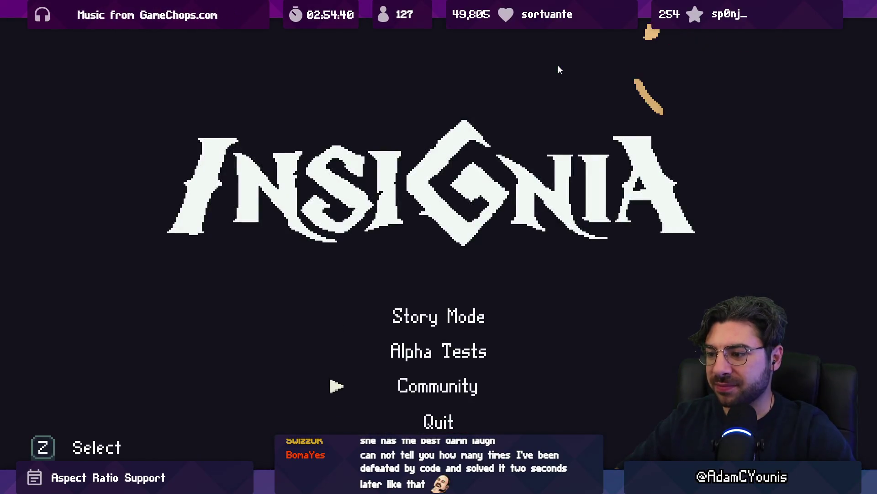
pyautogui.press('z')
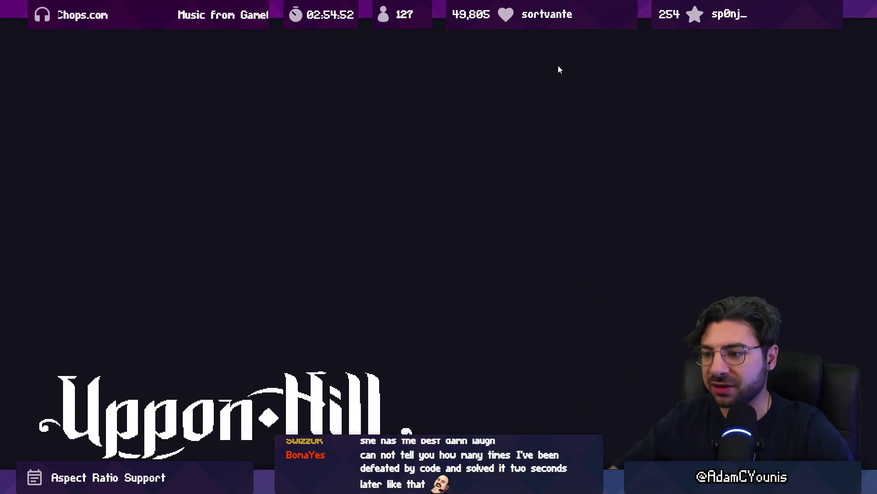
pyautogui.press('z')
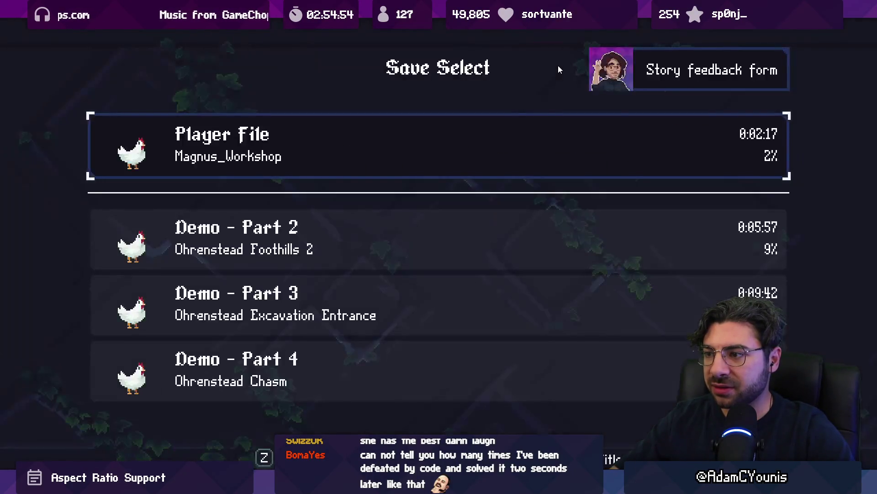
pyautogui.press('z')
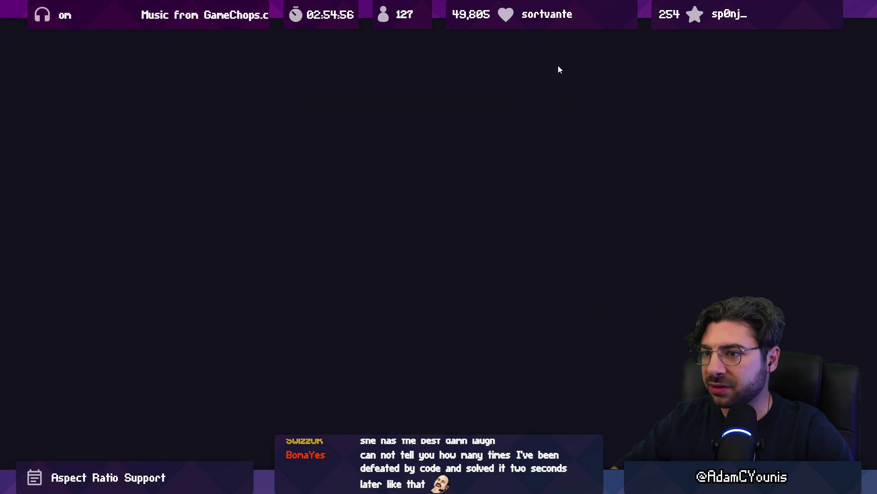
# - Walk out of the smithy into the forest, checking the Journal's Quests and Settings
pyautogui.press('Left')
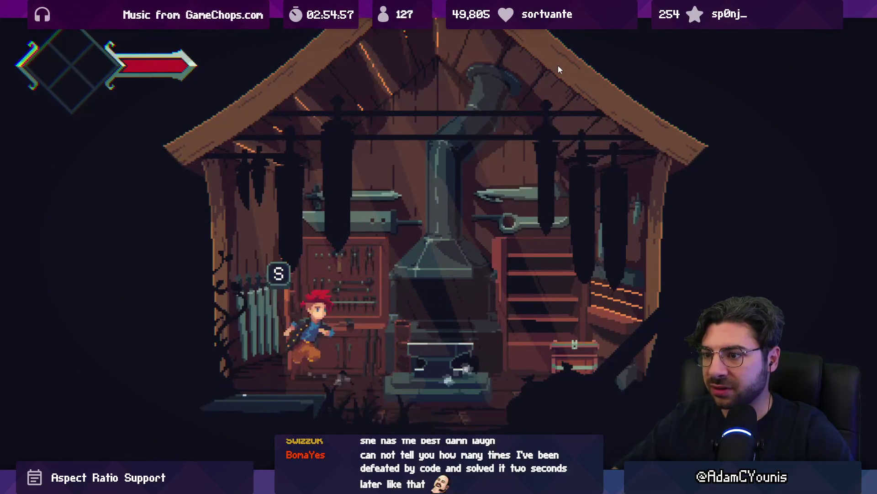
pyautogui.press('Escape')
pyautogui.press('Down')
pyautogui.press('Escape')
pyautogui.press('Left')
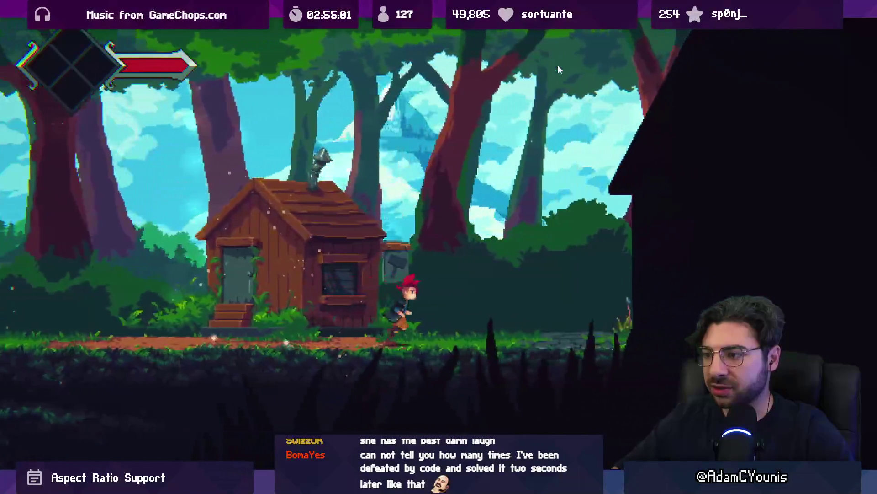
pyautogui.press('Escape')
pyautogui.press('Right')
pyautogui.press('z')
pyautogui.press('Escape')
# - Exit to the title screen and move to the Demo group in Save Select
pyautogui.press('Left')
pyautogui.press('z')
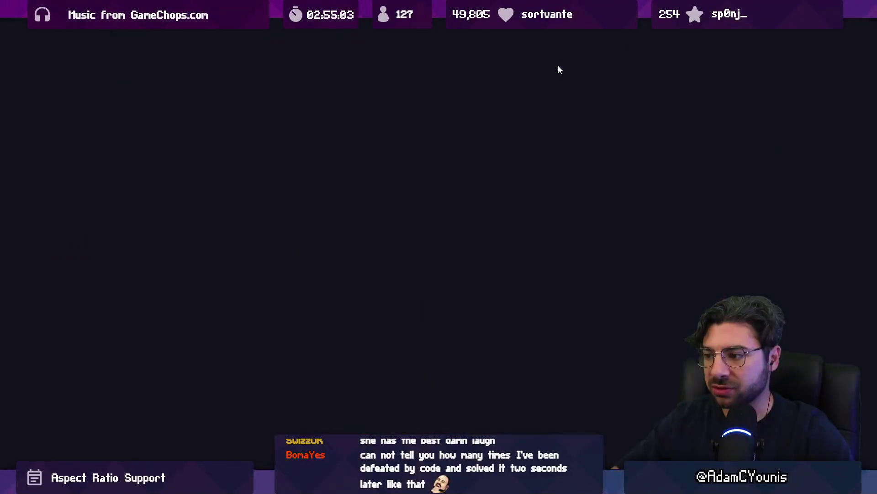
pyautogui.press('z')
pyautogui.press('Down')
# - Load the Demo - Part 4 save and unequip the Iron Pauldron in Equipment
pyautogui.press('z')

--- Try it ---
Show all lines above containing "Demo".

--- Result of the exercise ---
# - Exit to the title screen and move to the Demo group in Save Select
# - Load the Demo - Part 4 save and unequip the Iron Pauldron in Equipment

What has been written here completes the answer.